Keyakinan tersebut
benar tetapi sebatas pada tingkatan sains yang sekuler. Pada titik ini banyak
yang tidak menyadari dan larut begitu saja dengan keyakinan sekuler ini.
Sains sebagai proses
budaya manusia sejatinya juga menyimpan pilar-pilar “keimanan” yang akan
menuntun manusia memandang seluruh fenomena di alam semesta. Dalam sains yang
sekuler, pilar-pilar “keimanan” itu tidak diijinkan untuk didirikan di atas
pijakan agama. Bukan hanya Islam melainkan seluruh agama.

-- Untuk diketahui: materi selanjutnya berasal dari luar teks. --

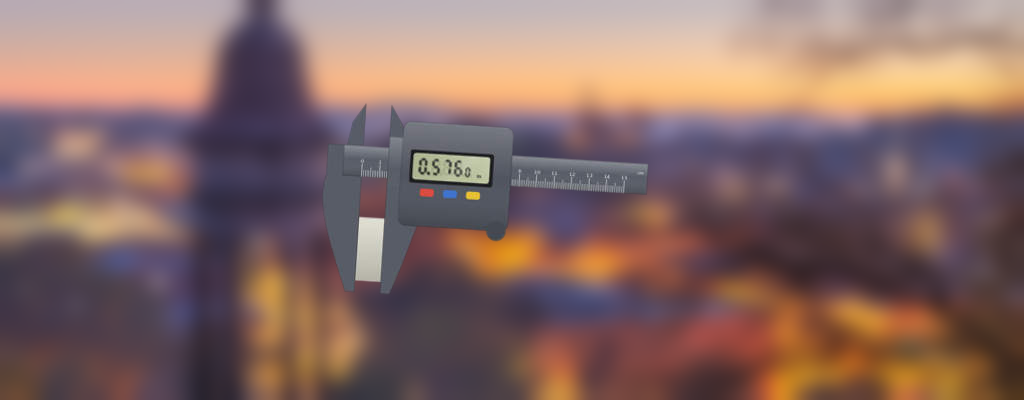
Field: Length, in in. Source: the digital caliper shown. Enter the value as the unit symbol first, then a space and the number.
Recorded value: in 0.5760
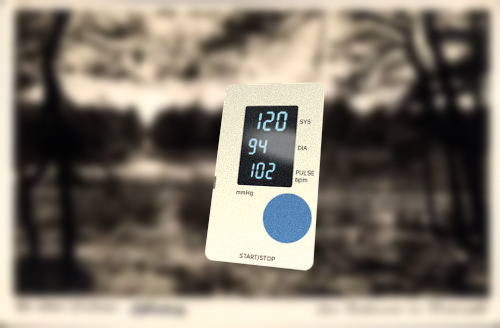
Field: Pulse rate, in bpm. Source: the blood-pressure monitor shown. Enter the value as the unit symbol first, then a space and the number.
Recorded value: bpm 102
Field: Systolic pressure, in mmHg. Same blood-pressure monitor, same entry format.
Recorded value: mmHg 120
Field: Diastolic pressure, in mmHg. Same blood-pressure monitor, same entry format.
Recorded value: mmHg 94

Maka, sebagai muslim kita pasti akan mengalami kebingungan ketika hendak menandai apakah gunung dan batu itu makhluk hidup atau bukan. Ketika manusia tidur, apakah ia mati atau hidup. Dan seterusnya.
Dalam definisi makhluk
hidup yang kita yakini sebagaimana sains mengajari kita, sesuatu disebut
makhluk hidup apabila ia memiliki ciri bernapas, makan, minum, ada metabolisme,
bergerak, tanggap terhadap rangsangan. Maka, sesuai definisi tersebut tentulah
gunung merupakan bukan makhluk hidup dan manusia yang sedang tidur tidaklah
mati.
Benarkah pandangan
ini?
Bagaimana mungkin gunung yang mati dapat merespon pembicaraan manusia (kisah Jabal Uhud), pun juga dapat mencintai manusia? Maka, pandangan ini tentu saja berbeda dengan pandangan sains yang kita yakini.

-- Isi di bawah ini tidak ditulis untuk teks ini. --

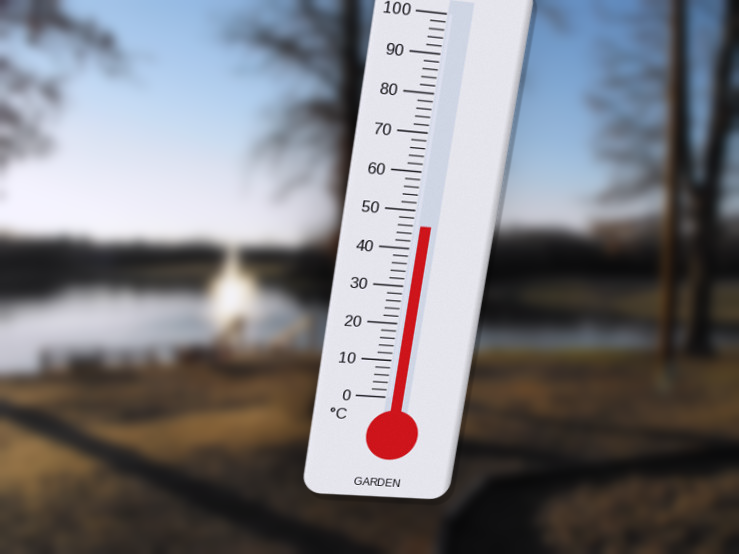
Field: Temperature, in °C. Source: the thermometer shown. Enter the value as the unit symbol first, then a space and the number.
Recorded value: °C 46
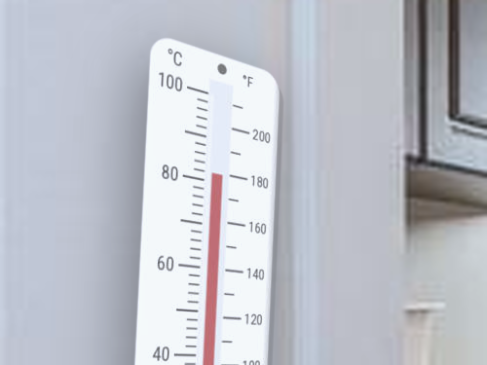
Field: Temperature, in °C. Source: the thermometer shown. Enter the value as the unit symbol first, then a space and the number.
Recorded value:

Bagaimana mungkin kita mengatakan manusia yang sedang tidur itu masih hidup padahal ketika bangun tidur kita senantiasa menggumamkan doa “segenap puji bagi Allah yang telah menghidupkan setelah mematikan…”. Maka, pandangan ini tentu saja berbeda dengan pandangan sains yang kita yakini.
Hal ikhwal semacam di atas akan banyak kita temukan jika kita rajin menyusuri keyakinan sains dan hadits-hadits Nabi. Hal-hal semacam ini oleh Thomas Kuhn (fisikawan teoretik Harvard) disebut sebagai paradigma. Katanya, sains digerakkan oleh paradigma-paradigma. Paradigma satu dengan lainnya akan saling bertarung untuk memenangkan arah pengembangan sains ke depan.
Dengan demikian, sejatinya, sebagai muslim yang beradab kita semestinya menjadikan hadits-hadits Nabi sebagai paradigma dalam memandang alam semesta kita. Hadits-hadits Nabi merupakan mata air inspirasi bagi kaum cerdik cendekia muslim.
Dalam mengumpulkan hadits-hadits ini saya sangat terbantu oleh perangkat lunak hadits Lidwa Pusaka (ensiklopedi hadits). Teks arab dan terjemahan diambil dari Lidwa Pusaka, saya tidak langsung mengambil dari kitab induk. Mulanya, pengumpulan hadits ini hanya untuk kepentingan diri sendiri. Dalam perjalanan, terbitlah gagasan untuk merapikan hadits-hadits yang sudah terkumpul dalam satu naskah. Inilah jadinya.
Semoga buku kecil ini
bermanfaat untuk kita semua. Semoga Allah mencatat sebagai jariyah. Alhamdulillah
‘alaa kulli haal. Allahumma shalli ‘alaa muhammad wa ‘alaa ali muhammad.